▼

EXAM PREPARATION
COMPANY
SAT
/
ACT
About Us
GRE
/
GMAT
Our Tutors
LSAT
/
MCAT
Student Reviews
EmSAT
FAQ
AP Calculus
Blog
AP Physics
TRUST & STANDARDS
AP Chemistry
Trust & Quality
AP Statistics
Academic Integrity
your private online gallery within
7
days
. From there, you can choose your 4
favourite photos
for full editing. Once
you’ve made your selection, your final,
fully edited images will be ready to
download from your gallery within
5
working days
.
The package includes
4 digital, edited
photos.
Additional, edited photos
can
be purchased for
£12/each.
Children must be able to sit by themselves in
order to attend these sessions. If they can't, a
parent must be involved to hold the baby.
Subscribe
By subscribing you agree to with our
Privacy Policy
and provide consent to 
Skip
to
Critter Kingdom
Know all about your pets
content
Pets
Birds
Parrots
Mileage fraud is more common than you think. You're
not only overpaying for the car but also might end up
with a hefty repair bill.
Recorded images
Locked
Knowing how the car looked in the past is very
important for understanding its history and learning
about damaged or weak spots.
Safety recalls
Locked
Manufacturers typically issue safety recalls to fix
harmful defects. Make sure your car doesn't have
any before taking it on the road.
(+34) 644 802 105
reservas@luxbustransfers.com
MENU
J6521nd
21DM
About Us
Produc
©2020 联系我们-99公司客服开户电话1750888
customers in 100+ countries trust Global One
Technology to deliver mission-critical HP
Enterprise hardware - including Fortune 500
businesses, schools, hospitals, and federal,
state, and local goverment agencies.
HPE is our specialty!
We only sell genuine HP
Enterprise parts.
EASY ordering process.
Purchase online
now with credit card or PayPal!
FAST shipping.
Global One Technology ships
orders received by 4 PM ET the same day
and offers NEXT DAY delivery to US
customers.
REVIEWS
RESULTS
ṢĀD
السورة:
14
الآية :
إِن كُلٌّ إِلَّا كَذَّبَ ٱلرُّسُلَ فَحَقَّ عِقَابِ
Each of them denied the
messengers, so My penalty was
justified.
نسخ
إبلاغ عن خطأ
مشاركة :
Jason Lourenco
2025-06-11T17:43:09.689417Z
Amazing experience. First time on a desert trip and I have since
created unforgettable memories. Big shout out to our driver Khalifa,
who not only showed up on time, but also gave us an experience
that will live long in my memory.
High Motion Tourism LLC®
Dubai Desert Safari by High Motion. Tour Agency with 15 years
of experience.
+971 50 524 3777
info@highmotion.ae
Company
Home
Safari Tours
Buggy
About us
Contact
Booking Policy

▲

Action item →
Write out the material above exactly, leaving out no line.

Result below →
EXAM PREPARATION
COMPANY
SAT
/
ACT
About Us
GRE
/
GMAT
Our Tutors
LSAT
/
MCAT
Student Reviews
EmSAT
FAQ
AP Calculus
Blog
AP Physics
TRUST & STANDARDS
AP Chemistry
Trust & Quality
AP Statistics
Academic Integrity
your private online gallery within
7
days
. From there, you can choose your 4
favourite photos
for full editing. Once
you’ve made your selection, your final,
fully edited images will be ready to
download from your gallery within
5
working days
.
The package includes
4 digital, edited
photos.
Additional, edited photos
can
be purchased for
£12/each.
Children must be able to sit by themselves in
order to attend these sessions. If they can't, a
parent must be involved to hold the baby.
Subscribe
By subscribing you agree to with our
Privacy Policy
and provide consent to 
Skip
to
Critter Kingdom
Know all about your pets
content
Pets
Birds
Parrots
Mileage fraud is more common than you think. You're
not only overpaying for the car but also might end up
with a hefty repair bill.
Recorded images
Locked
Knowing how the car looked in the past is very
important for understanding its history and learning
about damaged or weak spots.
Safety recalls
Locked
Manufacturers typically issue safety recalls to fix
harmful defects. Make sure your car doesn't have
any before taking it on the road.
(+34) 644 802 105
reservas@luxbustransfers.com
MENU
J6521nd
21DM
About Us
Produc
©2020 联系我们-99公司客服开户电话1750888
customers in 100+ countries trust Global One
Technology to deliver mission-critical HP
Enterprise hardware - including Fortune 500
businesses, schools, hospitals, and federal,
state, and local goverment agencies.
HPE is our specialty!
We only sell genuine HP
Enterprise parts.
EASY ordering process.
Purchase online
now with credit card or PayPal!
FAST shipping.
Global One Technology ships
orders received by 4 PM ET the same day
and offers NEXT DAY delivery to US
customers.
REVIEWS
RESULTS
ṢĀD
السورة:
14
الآية :
إِن كُلٌّ إِلَّا كَذَّبَ ٱلرُّسُلَ فَحَقَّ عِقَابِ
Each of them denied the
messengers, so My penalty was
justified.
نسخ
إبلاغ عن خطأ
مشاركة :
Jason Lourenco
2025-06-11T17:43:09.689417Z
Amazing experience. First time on a desert trip and I have since
created unforgettable memories. Big shout out to our driver Khalifa,
who not only showed up on time, but also gave us an experience
that will live long in my memory.
High Motion Tourism LLC®
Dubai Desert Safari by High Motion. Tour Agency with 15 years
of experience.
+971 50 524 3777
info@highmotion.ae
Company
Home
Safari Tours
Buggy
About us
Contact
Booking Policy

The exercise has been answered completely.